BEGIN

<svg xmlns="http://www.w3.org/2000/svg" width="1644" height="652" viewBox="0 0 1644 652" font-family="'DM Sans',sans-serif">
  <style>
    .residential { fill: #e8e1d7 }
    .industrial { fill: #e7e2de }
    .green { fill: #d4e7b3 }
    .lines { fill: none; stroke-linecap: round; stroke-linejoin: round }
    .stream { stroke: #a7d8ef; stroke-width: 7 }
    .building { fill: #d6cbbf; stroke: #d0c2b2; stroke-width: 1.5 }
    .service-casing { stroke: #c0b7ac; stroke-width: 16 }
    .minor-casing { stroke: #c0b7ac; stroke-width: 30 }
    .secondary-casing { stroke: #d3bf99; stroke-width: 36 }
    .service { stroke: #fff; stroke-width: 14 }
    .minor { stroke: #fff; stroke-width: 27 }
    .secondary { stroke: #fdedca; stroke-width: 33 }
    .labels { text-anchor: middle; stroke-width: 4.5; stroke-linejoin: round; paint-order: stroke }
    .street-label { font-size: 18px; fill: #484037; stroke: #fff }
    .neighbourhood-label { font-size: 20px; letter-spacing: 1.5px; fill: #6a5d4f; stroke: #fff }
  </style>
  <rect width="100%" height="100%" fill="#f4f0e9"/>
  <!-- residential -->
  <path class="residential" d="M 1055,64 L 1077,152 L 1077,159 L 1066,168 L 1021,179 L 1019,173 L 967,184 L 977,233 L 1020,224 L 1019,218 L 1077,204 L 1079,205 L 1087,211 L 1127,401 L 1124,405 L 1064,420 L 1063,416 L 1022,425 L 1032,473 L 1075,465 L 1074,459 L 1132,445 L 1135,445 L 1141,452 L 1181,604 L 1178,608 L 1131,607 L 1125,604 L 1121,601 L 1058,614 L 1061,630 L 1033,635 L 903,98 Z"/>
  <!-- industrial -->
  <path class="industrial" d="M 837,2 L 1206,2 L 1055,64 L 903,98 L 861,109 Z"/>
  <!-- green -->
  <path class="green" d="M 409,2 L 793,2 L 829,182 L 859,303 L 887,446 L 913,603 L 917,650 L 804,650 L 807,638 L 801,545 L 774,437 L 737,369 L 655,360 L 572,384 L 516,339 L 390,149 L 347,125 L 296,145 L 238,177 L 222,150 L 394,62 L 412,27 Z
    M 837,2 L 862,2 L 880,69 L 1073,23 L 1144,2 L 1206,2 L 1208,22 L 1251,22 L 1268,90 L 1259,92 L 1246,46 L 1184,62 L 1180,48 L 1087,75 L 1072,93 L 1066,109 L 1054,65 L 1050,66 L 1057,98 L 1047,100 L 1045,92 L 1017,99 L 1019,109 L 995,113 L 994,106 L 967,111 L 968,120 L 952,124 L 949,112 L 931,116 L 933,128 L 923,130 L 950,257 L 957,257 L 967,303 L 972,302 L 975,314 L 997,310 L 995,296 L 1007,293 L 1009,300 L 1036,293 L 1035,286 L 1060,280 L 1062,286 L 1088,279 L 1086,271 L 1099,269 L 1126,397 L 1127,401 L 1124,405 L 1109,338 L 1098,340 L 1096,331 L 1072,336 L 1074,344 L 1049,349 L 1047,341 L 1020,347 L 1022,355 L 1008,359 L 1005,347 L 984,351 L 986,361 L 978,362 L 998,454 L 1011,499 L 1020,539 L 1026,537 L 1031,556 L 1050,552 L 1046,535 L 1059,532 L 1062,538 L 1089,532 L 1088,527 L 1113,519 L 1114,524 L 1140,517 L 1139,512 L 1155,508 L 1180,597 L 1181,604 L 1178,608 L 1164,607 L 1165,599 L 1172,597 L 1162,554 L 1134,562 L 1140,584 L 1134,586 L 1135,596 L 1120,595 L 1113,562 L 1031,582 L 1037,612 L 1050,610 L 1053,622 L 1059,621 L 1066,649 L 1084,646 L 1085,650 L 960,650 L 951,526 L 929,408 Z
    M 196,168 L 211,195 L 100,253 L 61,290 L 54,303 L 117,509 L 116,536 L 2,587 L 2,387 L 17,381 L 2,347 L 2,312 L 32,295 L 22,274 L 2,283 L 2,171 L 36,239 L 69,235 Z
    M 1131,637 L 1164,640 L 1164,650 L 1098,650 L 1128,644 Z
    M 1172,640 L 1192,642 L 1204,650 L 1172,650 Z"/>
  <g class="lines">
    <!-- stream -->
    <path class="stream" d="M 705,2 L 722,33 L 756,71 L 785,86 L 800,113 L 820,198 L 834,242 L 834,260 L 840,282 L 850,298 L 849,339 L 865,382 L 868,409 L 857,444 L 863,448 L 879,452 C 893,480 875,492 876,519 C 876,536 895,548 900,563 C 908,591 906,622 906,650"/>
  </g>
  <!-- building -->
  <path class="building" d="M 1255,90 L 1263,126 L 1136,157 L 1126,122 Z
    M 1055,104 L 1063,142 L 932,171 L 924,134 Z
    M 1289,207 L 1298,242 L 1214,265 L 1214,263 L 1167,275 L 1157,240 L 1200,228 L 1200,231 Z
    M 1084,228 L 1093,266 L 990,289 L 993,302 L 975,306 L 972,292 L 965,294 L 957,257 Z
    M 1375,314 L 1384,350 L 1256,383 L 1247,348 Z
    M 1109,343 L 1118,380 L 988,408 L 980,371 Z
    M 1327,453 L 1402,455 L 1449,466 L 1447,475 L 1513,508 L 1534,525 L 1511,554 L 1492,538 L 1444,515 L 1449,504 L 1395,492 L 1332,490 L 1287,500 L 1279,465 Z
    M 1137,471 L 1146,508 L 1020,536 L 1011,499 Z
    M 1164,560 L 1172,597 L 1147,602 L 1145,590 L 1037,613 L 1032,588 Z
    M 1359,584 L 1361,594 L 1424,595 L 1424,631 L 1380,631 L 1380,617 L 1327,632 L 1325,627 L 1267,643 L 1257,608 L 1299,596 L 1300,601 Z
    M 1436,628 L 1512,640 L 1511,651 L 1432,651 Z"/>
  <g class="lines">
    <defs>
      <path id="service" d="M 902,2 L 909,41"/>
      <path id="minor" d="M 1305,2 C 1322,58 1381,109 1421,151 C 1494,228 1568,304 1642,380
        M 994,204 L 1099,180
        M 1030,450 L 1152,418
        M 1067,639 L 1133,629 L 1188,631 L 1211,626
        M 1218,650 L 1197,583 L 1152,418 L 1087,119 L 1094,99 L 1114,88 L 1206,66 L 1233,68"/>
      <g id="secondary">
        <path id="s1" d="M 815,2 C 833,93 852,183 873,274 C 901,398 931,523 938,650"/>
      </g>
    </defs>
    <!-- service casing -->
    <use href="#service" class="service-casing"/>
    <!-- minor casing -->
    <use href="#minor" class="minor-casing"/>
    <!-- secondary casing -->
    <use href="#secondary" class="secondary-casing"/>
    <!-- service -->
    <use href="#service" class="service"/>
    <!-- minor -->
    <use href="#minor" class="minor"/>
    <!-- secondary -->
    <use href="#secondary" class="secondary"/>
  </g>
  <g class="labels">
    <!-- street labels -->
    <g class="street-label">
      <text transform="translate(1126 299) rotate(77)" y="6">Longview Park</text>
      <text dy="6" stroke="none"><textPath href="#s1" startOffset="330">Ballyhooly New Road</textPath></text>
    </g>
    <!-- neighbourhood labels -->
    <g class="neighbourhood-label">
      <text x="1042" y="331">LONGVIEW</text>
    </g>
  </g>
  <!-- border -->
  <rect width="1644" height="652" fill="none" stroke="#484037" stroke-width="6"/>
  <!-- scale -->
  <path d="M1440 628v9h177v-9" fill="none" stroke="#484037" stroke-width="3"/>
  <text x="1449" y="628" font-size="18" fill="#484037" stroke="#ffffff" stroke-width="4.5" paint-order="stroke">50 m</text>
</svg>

END
BEGIN

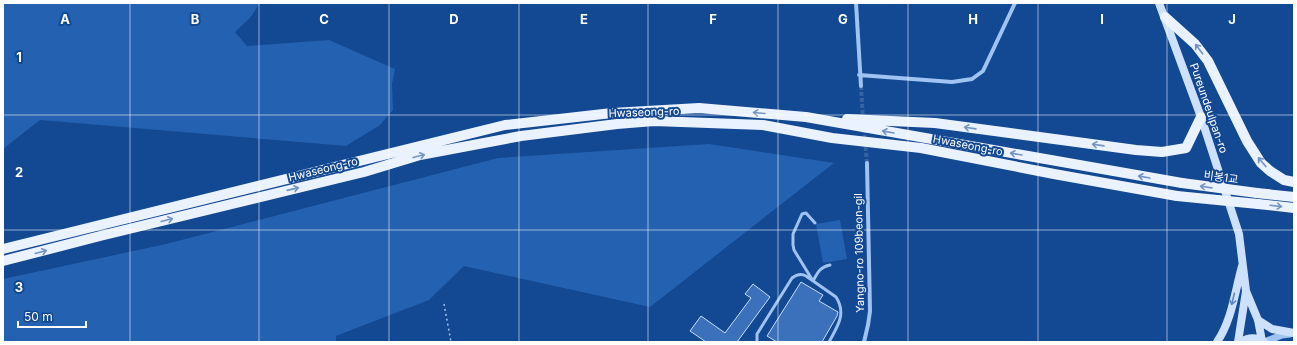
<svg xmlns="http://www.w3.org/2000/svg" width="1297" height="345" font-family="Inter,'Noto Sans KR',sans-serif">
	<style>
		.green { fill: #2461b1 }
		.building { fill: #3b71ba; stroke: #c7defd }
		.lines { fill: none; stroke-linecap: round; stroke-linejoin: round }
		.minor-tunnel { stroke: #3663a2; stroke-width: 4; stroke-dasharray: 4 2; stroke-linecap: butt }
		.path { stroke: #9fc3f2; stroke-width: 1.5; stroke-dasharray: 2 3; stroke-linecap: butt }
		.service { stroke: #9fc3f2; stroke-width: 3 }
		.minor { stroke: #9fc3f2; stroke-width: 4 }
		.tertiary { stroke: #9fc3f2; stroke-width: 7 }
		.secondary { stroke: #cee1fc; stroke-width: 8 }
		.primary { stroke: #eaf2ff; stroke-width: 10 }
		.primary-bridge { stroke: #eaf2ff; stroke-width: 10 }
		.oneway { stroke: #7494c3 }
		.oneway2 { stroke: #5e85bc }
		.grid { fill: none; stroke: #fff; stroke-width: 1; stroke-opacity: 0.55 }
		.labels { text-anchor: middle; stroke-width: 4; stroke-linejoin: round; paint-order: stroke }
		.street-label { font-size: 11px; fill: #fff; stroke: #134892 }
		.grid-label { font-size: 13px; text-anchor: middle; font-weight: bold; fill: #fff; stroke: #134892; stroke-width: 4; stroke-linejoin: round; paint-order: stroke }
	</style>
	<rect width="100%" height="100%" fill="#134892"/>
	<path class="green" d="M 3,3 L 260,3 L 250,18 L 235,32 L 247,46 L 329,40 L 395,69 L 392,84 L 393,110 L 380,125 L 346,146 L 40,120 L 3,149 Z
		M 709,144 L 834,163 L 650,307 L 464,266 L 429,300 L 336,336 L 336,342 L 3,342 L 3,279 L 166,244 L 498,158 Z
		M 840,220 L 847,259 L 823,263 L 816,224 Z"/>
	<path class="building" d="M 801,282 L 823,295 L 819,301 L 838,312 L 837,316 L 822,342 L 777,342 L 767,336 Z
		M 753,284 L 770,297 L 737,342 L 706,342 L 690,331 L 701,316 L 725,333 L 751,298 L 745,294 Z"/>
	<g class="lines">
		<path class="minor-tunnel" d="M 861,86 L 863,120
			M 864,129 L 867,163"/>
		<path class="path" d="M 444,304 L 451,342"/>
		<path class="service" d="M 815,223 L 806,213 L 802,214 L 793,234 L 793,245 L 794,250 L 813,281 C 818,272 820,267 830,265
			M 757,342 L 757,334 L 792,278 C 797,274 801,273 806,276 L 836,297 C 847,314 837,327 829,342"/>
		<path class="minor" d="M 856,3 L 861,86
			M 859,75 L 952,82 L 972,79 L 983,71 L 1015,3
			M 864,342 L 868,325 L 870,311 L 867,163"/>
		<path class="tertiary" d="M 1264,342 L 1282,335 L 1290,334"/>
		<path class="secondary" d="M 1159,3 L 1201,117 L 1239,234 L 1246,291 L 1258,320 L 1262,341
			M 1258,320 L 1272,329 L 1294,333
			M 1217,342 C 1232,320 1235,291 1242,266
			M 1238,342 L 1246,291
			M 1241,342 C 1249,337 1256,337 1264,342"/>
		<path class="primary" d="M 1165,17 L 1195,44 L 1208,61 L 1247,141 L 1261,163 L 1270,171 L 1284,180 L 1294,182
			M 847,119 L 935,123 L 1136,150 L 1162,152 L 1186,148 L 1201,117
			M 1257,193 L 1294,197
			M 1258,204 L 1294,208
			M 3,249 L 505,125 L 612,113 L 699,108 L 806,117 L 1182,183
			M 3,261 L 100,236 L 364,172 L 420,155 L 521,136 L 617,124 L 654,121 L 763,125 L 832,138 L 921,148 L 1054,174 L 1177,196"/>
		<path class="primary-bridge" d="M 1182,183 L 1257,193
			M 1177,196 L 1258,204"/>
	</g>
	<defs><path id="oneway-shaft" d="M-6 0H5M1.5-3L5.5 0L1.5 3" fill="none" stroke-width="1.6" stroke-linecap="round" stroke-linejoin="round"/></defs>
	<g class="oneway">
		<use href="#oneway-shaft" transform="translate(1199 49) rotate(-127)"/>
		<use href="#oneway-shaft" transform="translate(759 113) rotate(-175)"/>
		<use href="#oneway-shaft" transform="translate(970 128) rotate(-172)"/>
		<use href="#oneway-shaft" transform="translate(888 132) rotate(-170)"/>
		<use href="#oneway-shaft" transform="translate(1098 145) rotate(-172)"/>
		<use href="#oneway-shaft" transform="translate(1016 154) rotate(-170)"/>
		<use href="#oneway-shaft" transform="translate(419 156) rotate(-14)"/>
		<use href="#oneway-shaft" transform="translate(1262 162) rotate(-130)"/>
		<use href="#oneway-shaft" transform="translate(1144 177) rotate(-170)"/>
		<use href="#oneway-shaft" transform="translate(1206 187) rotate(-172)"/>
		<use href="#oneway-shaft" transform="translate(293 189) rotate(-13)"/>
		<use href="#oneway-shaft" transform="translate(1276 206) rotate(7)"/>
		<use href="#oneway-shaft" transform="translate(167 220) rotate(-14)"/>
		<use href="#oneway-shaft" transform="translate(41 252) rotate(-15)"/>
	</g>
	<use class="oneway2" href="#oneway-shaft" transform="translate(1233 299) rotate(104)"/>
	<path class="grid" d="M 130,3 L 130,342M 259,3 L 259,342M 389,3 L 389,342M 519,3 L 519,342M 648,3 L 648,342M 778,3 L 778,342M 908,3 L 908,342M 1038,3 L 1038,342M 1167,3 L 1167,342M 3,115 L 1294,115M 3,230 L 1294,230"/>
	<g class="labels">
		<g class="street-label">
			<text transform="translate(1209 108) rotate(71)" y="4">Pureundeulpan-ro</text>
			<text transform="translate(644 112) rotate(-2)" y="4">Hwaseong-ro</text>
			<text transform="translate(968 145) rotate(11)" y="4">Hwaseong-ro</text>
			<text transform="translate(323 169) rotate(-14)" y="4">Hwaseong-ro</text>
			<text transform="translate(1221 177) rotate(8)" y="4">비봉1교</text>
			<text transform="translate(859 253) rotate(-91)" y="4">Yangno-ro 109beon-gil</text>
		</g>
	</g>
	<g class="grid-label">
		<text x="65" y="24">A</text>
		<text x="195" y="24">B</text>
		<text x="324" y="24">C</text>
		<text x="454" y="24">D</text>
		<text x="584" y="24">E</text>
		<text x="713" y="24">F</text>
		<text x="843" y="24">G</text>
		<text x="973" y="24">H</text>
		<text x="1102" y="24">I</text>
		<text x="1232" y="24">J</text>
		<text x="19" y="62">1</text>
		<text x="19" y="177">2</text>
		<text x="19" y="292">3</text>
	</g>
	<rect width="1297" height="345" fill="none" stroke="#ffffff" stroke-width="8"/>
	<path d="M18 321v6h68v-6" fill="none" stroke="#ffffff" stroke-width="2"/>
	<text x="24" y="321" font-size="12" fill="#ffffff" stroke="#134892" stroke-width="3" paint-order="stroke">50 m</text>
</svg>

END

_Task goal_.
Check each line of the listing above, and copy it if it contains the word "dasharray".

_The completed task_.
		.minor-tunnel { stroke: #3663a2; stroke-width: 4; stroke-dasharray: 4 2; stroke-linecap: butt }
		.path { stroke: #9fc3f2; stroke-width: 1.5; stroke-dasharray: 2 3; stroke-linecap: butt }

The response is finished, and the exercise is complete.